TEXTO PARA ANÁLISE
....

Ação de improbidade administrativa em Belford Roxo

Ter acesso a informações públicas nas prefeituras da Baixada não é para qualquer um, como obriga a lei. Demanda tempo, paciência e algum senso de humor. Tempo para o deslocamento entre três sedes diferentes da Prefeitura de Duque de Caxias em busca de um funcionário que aceite receber um pedido de informação. Paciência para ser transferido para quatro departamentos diferentes da Prefeitura de Nilópolis e, no fim, cair numa linha de telefone sem resposta.

Senso de humor para aceitar escrever um pedido de acesso ao Orçamento Municipal em um post-it na Secretaria de Fazenda de Belford Roxo. A resposta foi um link na internet para um arquivo PDF com páginas e páginas de informações indecifráveis.

O procurador federal Eduardo El Hage está há mais de um ano neste périplo. Foram recomendações, prazos e reuniões até que, no último mês de janeiro, decidiu mover ações civis públicas contra oito prefeituras da região.

No caso de Belford Roxo, que sequer tinha um site, o procurador precisou entrar com uma ação de improbidade administrativa e recomendar uma denúncia criminal contra o prefeito Dennis Dauttmam. “Qualquer criança de 14 anos consegue botar um site para funcionar e digitalizar contratos”, conclui El Hage.

Má-fé e desconhecimento

“Quem está fazendo a coisa errada não quer que ninguém veja”, explica Fabiano Angélico, jornalista e autor do livro Lei de Acesso à Informação: Reforço ao Controle Democrático. “Mas a maior parte (dos gestores públicos) não é bem qualificada, não conhece muito de legislação, de normas e, muito menos, de sociedade, de transparência, de democracia e sistema”, relata.

....

ENUNCIADO
Transcreva na íntegra o texto sobre o acesso a informações públicas nas prefeituras da Baixada, mantendo cada palavra, parágrafo e sinal de pontuação.

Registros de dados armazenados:

....

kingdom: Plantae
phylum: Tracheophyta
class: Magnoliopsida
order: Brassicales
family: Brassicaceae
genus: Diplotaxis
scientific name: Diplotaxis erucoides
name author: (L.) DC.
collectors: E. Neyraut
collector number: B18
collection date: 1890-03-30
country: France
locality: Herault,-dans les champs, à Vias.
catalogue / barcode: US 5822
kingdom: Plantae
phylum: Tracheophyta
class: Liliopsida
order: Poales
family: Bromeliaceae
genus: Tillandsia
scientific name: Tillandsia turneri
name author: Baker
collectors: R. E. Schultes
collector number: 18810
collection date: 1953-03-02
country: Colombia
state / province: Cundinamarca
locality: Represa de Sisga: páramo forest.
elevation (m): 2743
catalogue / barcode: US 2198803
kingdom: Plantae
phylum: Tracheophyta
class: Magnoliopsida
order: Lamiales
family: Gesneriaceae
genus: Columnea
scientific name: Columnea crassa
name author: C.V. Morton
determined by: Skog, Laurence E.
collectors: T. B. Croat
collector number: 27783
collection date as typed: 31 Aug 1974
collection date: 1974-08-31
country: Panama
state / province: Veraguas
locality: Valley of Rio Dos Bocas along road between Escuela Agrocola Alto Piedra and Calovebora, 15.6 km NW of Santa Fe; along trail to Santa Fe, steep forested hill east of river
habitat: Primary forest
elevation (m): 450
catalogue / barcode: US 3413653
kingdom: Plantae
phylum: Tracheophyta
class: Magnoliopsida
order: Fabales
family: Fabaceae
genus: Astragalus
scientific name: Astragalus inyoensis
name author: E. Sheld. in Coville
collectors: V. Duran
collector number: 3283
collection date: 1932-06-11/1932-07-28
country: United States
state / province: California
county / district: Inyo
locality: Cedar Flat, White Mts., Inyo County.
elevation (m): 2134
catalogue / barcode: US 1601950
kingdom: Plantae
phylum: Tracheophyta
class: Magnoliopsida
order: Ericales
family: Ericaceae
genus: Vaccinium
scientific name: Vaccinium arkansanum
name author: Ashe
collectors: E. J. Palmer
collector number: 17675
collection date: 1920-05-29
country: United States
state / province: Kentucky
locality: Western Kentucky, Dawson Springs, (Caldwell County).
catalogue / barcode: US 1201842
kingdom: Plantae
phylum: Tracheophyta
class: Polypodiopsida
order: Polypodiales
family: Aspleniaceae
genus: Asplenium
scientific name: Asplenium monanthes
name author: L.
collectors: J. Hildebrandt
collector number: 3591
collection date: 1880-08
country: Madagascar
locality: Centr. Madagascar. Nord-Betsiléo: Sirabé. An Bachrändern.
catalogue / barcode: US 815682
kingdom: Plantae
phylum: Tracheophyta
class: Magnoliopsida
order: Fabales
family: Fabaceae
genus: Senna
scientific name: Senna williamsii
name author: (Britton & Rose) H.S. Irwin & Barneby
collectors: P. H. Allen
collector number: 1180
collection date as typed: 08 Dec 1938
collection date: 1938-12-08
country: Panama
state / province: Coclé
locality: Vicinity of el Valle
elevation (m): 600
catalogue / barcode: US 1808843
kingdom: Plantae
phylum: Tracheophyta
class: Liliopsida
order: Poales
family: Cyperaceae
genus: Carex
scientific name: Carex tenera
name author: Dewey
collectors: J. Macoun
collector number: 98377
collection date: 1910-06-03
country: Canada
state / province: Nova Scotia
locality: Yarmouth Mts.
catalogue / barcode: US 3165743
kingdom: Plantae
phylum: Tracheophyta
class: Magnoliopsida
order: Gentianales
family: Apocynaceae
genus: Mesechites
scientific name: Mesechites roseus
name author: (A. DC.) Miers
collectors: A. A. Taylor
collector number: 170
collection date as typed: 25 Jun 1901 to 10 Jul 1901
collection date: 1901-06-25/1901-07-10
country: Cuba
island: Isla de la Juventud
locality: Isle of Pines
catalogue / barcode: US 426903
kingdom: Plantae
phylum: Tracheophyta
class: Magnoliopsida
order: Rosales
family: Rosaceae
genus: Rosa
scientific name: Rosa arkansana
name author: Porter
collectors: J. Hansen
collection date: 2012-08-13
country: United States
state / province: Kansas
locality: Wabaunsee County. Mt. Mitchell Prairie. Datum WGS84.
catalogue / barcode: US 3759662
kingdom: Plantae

....

SUA SOLUÇÃO
Ação de improbidade administrativa em Belford Roxo

Ter acesso a informações públicas nas prefeituras da Baixada não é para qualquer um, como obriga a lei. Demanda tempo, paciência e algum senso de humor. Tempo para o deslocamento entre três sedes diferentes da Prefeitura de Duque de Caxias em busca de um funcionário que aceite receber um pedido de informação. Paciência para ser transferido para quatro departamentos diferentes da Prefeitura de Nilópolis e, no fim, cair numa linha de telefone sem resposta.

Senso de humor para aceitar escrever um pedido de acesso ao Orçamento Municipal em um post-it na Secretaria de Fazenda de Belford Roxo. A resposta foi um link na internet para um arquivo PDF com páginas e páginas de informações indecifráveis.

O procurador federal Eduardo El Hage está há mais de um ano neste périplo. Foram recomendações, prazos e reuniões até que, no último mês de janeiro, decidiu mover ações civis públicas contra oito prefeituras da região.

No caso de Belford Roxo, que sequer tinha um site, o procurador precisou entrar com uma ação de improbidade administrativa e recomendar uma denúncia criminal contra o prefeito Dennis Dauttmam. “Qualquer criança de 14 anos consegue botar um site para funcionar e digitalizar contratos”, conclui El Hage.

Má-fé e desconhecimento

“Quem está fazendo a coisa errada não quer que ninguém veja”, explica Fabiano Angélico, jornalista e autor do livro Lei de Acesso à Informação: Reforço ao Controle Democrático. “Mas a maior parte (dos gestores públicos) não é bem qualificada, não conhece muito de legislação, de normas e, muito menos, de sociedade, de transparência, de democracia e sistema”, relata.